Iranian president Hassan Rouhani waves to journalists and supporters… (Atta Kenare / AFP/Getty…)
TEHRAN -- When Iran's leader, Hassan Rouhani, held his first news conference as president-elect last summer, he pledged to reopen the country’s press association and other civil society groups that were shuttered in crackdowns during the rule of former hard-line President Mahmoud Ahmadinejad.
The House of Cinema, an alliance of moviemakers and a gathering place for Iran’s extensive film industry, reopened almost two years after it was closed.
But the doors of Iran's press association, located on two floors in an inconspicuous building in downtown Tehran, remain locked and sealed more than four years after security forces stormed onto the premises and shut it down.
Local journalists are now increasing the pressure on Iran's new, moderate president, who has advocated greater tolerance on cultural issues. On Monday, the liberal daily Etemad and government mouthpiece Iran carried a petition signed by some 770 journalists calling on Rouhani to speed up the reopening of the press association.
“Mr. President, many of the journalists in the country expect to see that you will honor the promise you made regarding the most important associational issue, which was to reopen the association of journalists,” the petition read.
“We hope that before the end of the second 100 days of your government, we will witness the reopening of the association, so that the breeze of prudence and hope will be injected into the body of the nation's journalism.”
Rouhani, a long-time regime insider, won by a landslide against hard-line conservative candidates in last year's presidential poll. At rallies leading up to his election victory, Rouhani urged throngs of enthusiastic young supporters to regain a hopeful outlook and spoke about citizens' rights.
Farshad Qorbanpour, a 33-year-old Iranian media worker and member of the press association, said he had confidence in Rouhani and blamed an entrenched government bureaucracy, which he said was slowing down Rouhani's efforts on the civil society front.
“There is some inertia within the government administration against President Rouhani,” he told the Los Angeles Times. “His orders and decrees are not put into practice in a short period of time.”
Aside from pledging to reopen shuttered civil society organizations, Rouhani has also denounced Internet censorship, of which the Islamic Republic is an avid practitioner.

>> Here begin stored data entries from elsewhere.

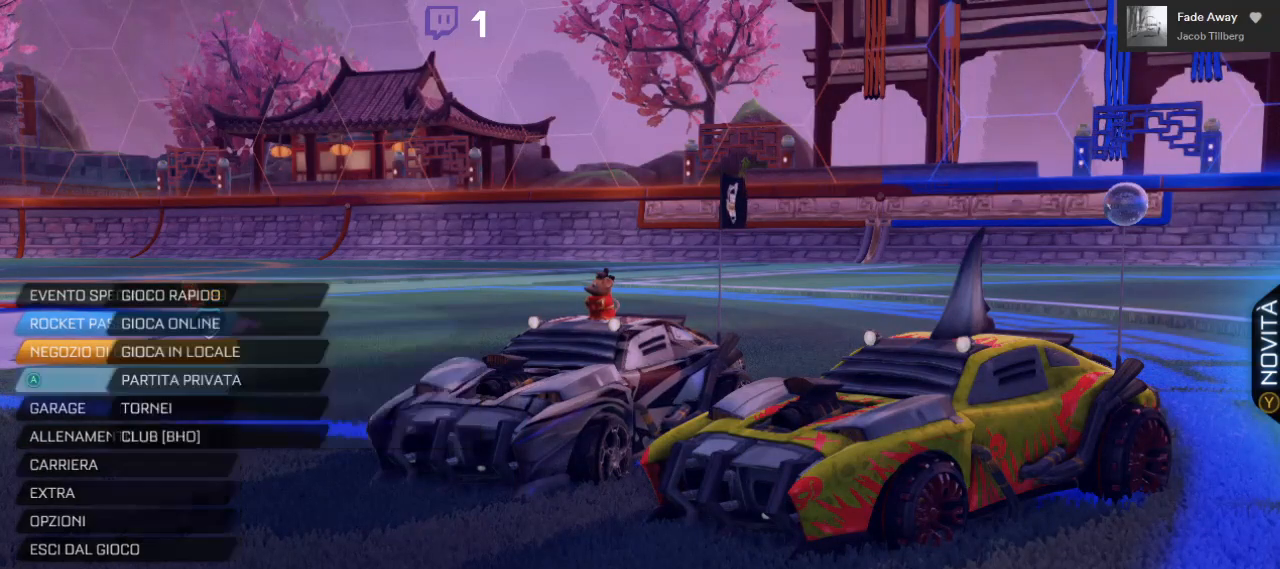
{"buttons": [], "left_stick": "center", "right_stick": "center", "events": [[317, "DPAD_DOWN", "down"], [467, "DPAD_DOWN", "up"]]}
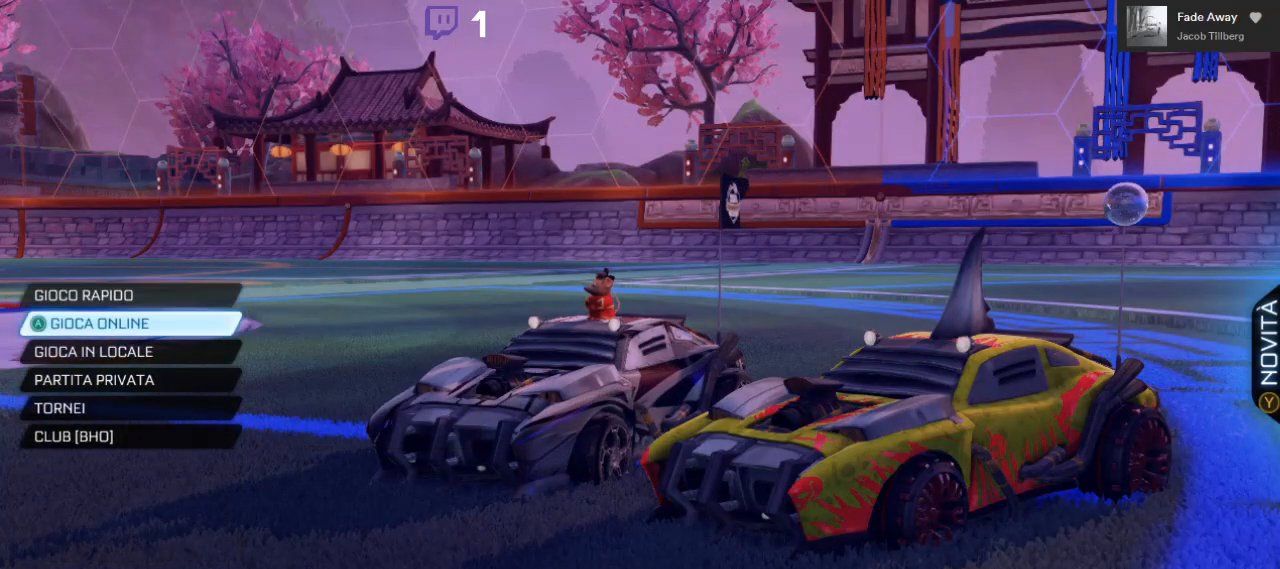
{"buttons": [], "left_stick": "center", "right_stick": "center", "events": [[83, "A", "down"], [233, "A", "up"]]}
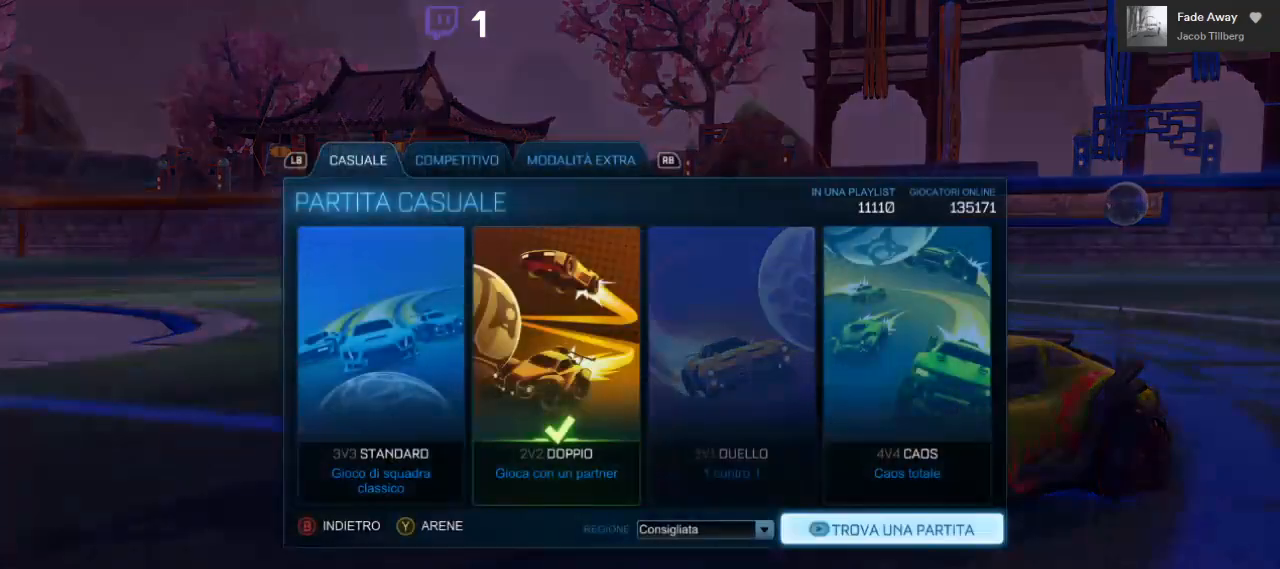
{"buttons": [], "left_stick": "center", "right_stick": "center", "events": []}
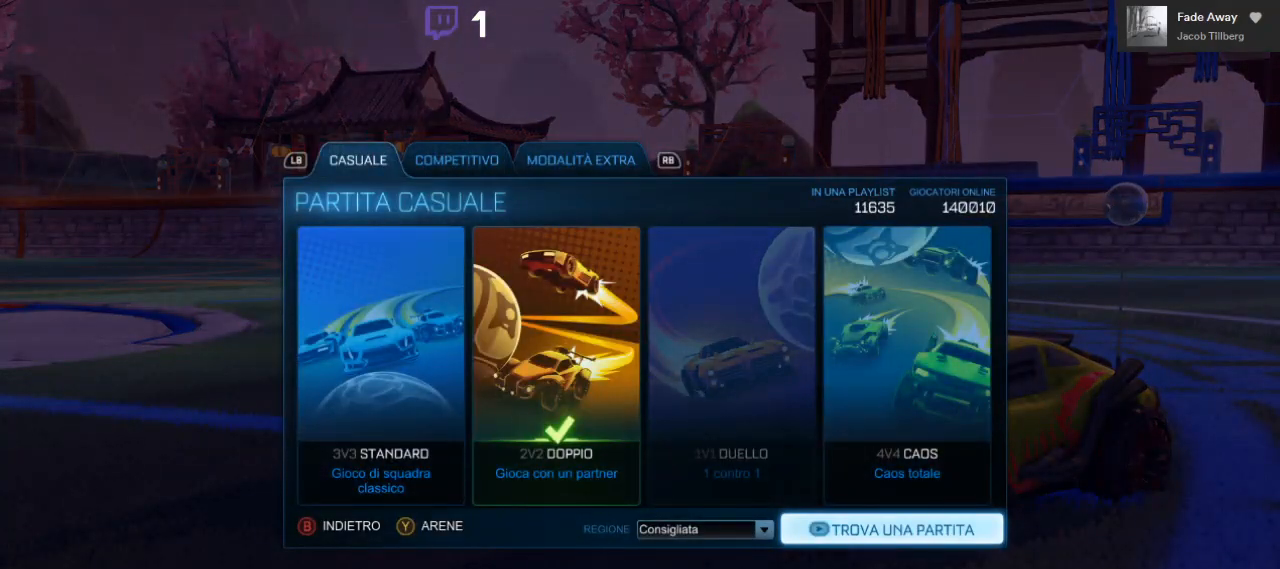
{"buttons": [], "left_stick": "center", "right_stick": "center", "events": [[50, "A", "down"], [83, "A", "up"]]}
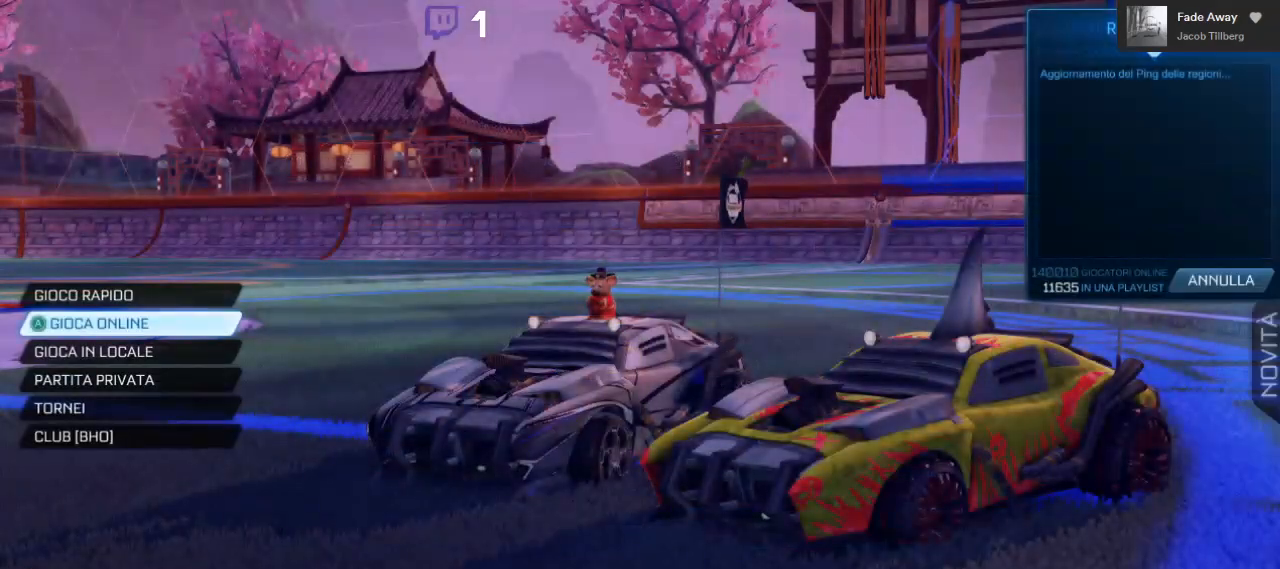
{"buttons": [], "left_stick": "center", "right_stick": "center", "events": []}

Iran blocks access to hundreds of thousands of websites, including popular social media networks such as Facebook and Twitter. Many Iranians, however, circumvent the censors by using proxy servers.
Rouhani has argued that web censorship — known here as “filtering’’ — will only increase distrust between the people and the government. And it doesn’t work, according to Rouhani.
"I wish the supporters of filtering could explain how they have succeeded in limiting people's access to the news,” Rouhani asked last year in an interview with the Iranian youth magazine Chelcheragh.
The new president has a tough road ahead him ub trying to appease different factions. But Qorbanpour, the media worker, says he remains “hopeful” that the locks of the press association will be unsealed before the new Iranian year begins in March.